A Good Mentor Gives You Rope
We are happy to present the second in our series of guest bloggers.
The bloggers will be giving you a glimpse into their personal mentor/mentee experiences. Some spotlighted relationships may have grown into deep personal friendships, while others might be purely business in nature–mentees observing their mentor at work. No matter the depth of the relationship, mentees will testify to the importance of their mentors. Guest blog posts will appear, sporadically, but always on a Tuesday.
Please welcome Marco Martinez-Galarce, a resident of the Santa Cruz-Monterey Area, Mr. Martinez-Galarce is a talented fiction and nonfiction filmmaker/writer at Sin Zapatos Productions, and producer/director at Eileen Street Productions. A graduate of UCSC with a MFA from Columbia University, he is currently a lecturer at UCSC, taught at two other colleges and serves as a mentor to his students. You can see his work at Episodes Archive.
My Impresario, John Dizikes:
When I decided to invite the new Provost at to our first Cowell College Cabaret at the start of that Fall term, the last thing I expected was that I would meet the man who would guide me, would teach me, and who would prove to be not only a mentor but also a friend for all the years to come.
John Dizikes had been appointed Provost at my College that previous summer, and to tell the truth, it was the kind of academic behind-the-scenes occurrence that simply didnt register with most students, certainly not with me. However, despite being completely clueless about most things, I did understand that inviting the new head of the college to come and see my work might not be a bad move on my part, politically-speaking, which is what I did, and as a result I came to know the most supportive, understanding, challenging teacher and mentor Ive ever had.
John is an American historian; he was one of the original members of the faculty, having been hired by the celebrated himself when the university first opened. When John and his lovely wife Anne took over the leadership of Cowell College, they truly turned their years in the provostship into an era, one that is still fondly cherished by one and all who were there, be they students, staff or faculty.
John taught me two very important concepts, concepts which have served me well as a film and theater director, and as a teacher: the power of saying yes, and the wisdom of giving people enough rope to hang themselves.
Yes. It is true: when one says yes, things happen! When one says no, that is, more often than not, the end of the conversation. True power resides in saying yes, no two ways about it. Im always bemused by some folks, especially in academia, who seem to be enamored of the word no. They think they are so muscular and forceful when they go about uttering no to this and no to that. That is not real power. When one has said no, nothing happens, theres nothing to be affected, guided nor modified forget about something being learned. With yes, things happen, things that one can then influence and change, refine and shape, especially the people involved. John Dizikes taught me this very powerful concept by the way he dealt with me.
Rope. Well, John certainly gave me sufficient rope to hang myself a few times over, and then some, and I certainly managed to do so often enough. And as a result, I learned that I actually had limits, and that when I crossed them there were consequences to be had. However, being able to push the proverbial envelop, as it were, rushing to meet my limits and all of it, that was something that I also needed to learn, for it gave me a sense of how much capability I had in me. Truth is that I had never worked so dedicatedly in my life before I met John, for his constant belief in me made it literally impossible for me NOT to work myself to my very limits. The rope he so generously allowed me to have challenged me in more ways that I knew were possible, and the end result was that I learned to work hard and long, to pour my entire being into the task at hand, to push myself to the very edge of my being, all in the quest of excellence and achievement.

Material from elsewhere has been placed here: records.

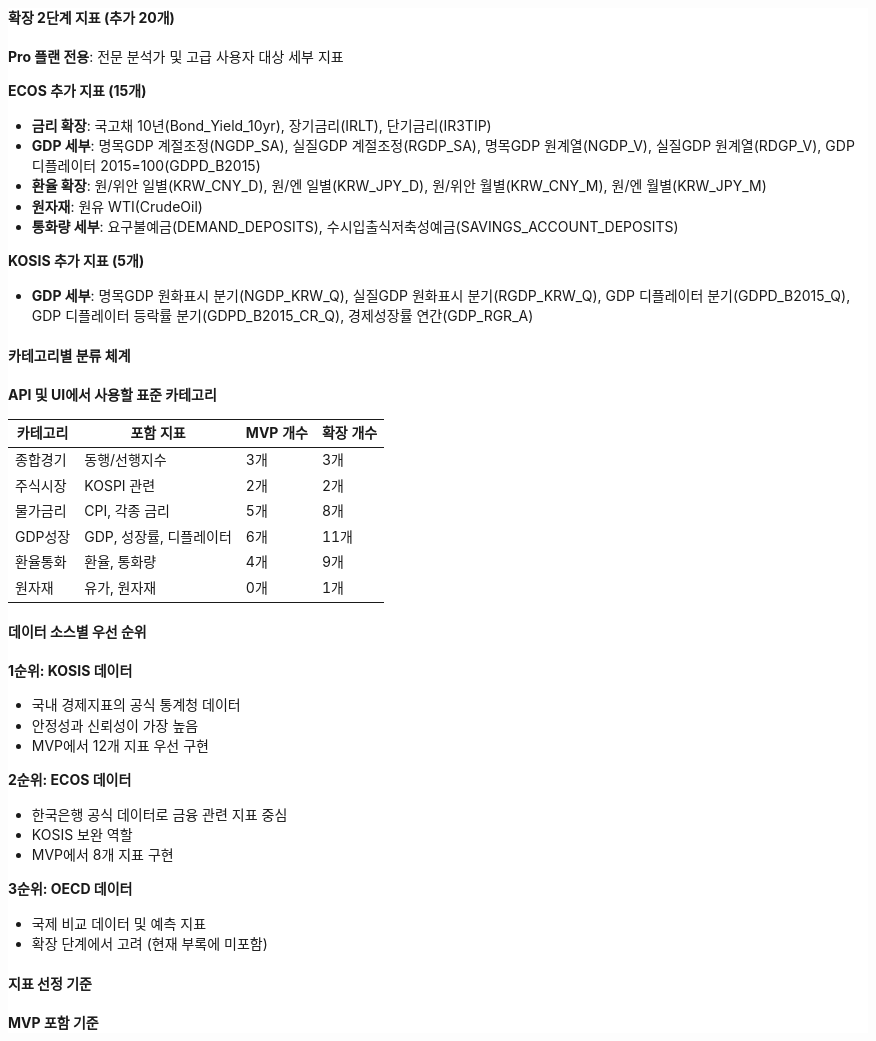 #### 확장 2단계 지표 (추가 20개)

**Pro 플랜 전용**: 전문 분석가 및 고급 사용자 대상 세부 지표

**ECOS 추가 지표 (15개)**

- **금리 확장**: 국고채 10년(Bond_Yield_10yr), 장기금리(IRLT), 단기금리(IR3TIP)
- **GDP 세부**: 명목GDP 계절조정(NGDP_SA), 실질GDP 계절조정(RGDP_SA), 명목GDP 원계열(NGDP_V), 실질GDP 원계열(RDGP_V), GDP 디플레이터 2015=100(GDPD_B2015)
- **환율 확장**: 원/위안 일별(KRW_CNY_D), 원/엔 일별(KRW_JPY_D), 원/위안 월별(KRW_CNY_M), 원/엔 월별(KRW_JPY_M)
- **원자재**: 원유 WTI(CrudeOil)
- **통화량 세부**: 요구불예금(DEMAND_DEPOSITS), 수시입출식저축성예금(SAVINGS_ACCOUNT_DEPOSITS)

**KOSIS 추가 지표 (5개)**

- **GDP 세부**: 명목GDP 원화표시 분기(NGDP_KRW_Q), 실질GDP 원화표시 분기(RGDP_KRW_Q), GDP 디플레이터 분기(GDPD_B2015_Q), GDP 디플레이터 등락률 분기(GDPD_B2015_CR_Q), 경제성장률 연간(GDP_RGR_A)

#### 카테고리별 분류 체계

**API 및 UI에서 사용할 표준 카테고리**

| 카테고리 | 포함 지표 | MVP 개수 | 확장 개수 |
|---------|----------|---------|----------|
| 종합경기 | 동행/선행지수 | 3개 | 3개 |
| 주식시장 | KOSPI 관련 | 2개 | 2개 |
| 물가금리 | CPI, 각종 금리 | 5개 | 8개 |
| GDP성장 | GDP, 성장률, 디플레이터 | 6개 | 11개 |
| 환율통화 | 환율, 통화량 | 4개 | 9개 |
| 원자재 | 유가, 원자재 | 0개 | 1개 |

#### 데이터 소스별 우선 순위

**1순위: KOSIS 데이터**

- 국내 경제지표의 공식 통계청 데이터
- 안정성과 신뢰성이 가장 높음
- MVP에서 12개 지표 우선 구현

**2순위: ECOS 데이터**  

- 한국은행 공식 데이터로 금융 관련 지표 중심
- KOSIS 보완 역할
- MVP에서 8개 지표 구현

**3순위: OECD 데이터**

- 국제 비교 데이터 및 예측 지표
- 확장 단계에서 고려 (현재 부록에 미포함)

#### 지표 선정 기준

**MVP 포함 기준**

John used to tell people at UC Santa Cruz that he was but my impresario, and that was exactly what he was, my lifes impresario par excellence. He opened doors for me, promoted my case and my work, secured the necessary funds I required to mount every crazy theatrical project I thought of and proposed, made sure that the college and its community allowed me the use of any and all spaces in whatever insane ways I sought in order to make my theater, was a deep fountain of knowledge and wisdom from which I could always draw all I required, became my teacher, my advisor, my mentor, my friend.
However, the greatest impact John has had in my life has been in my teaching, for I have emulated him as best I could in how I deal with my own students. When I first got hired to teach at my Alma mater, UC Santa Cruz, foremost in my mind was how to find a way to honor Johns contribution to my own education, my work and my life, and it became clear that the best thing I could do to achieve just that was for me to try to do for my students what John Dizikes had done for me: Yes and rope.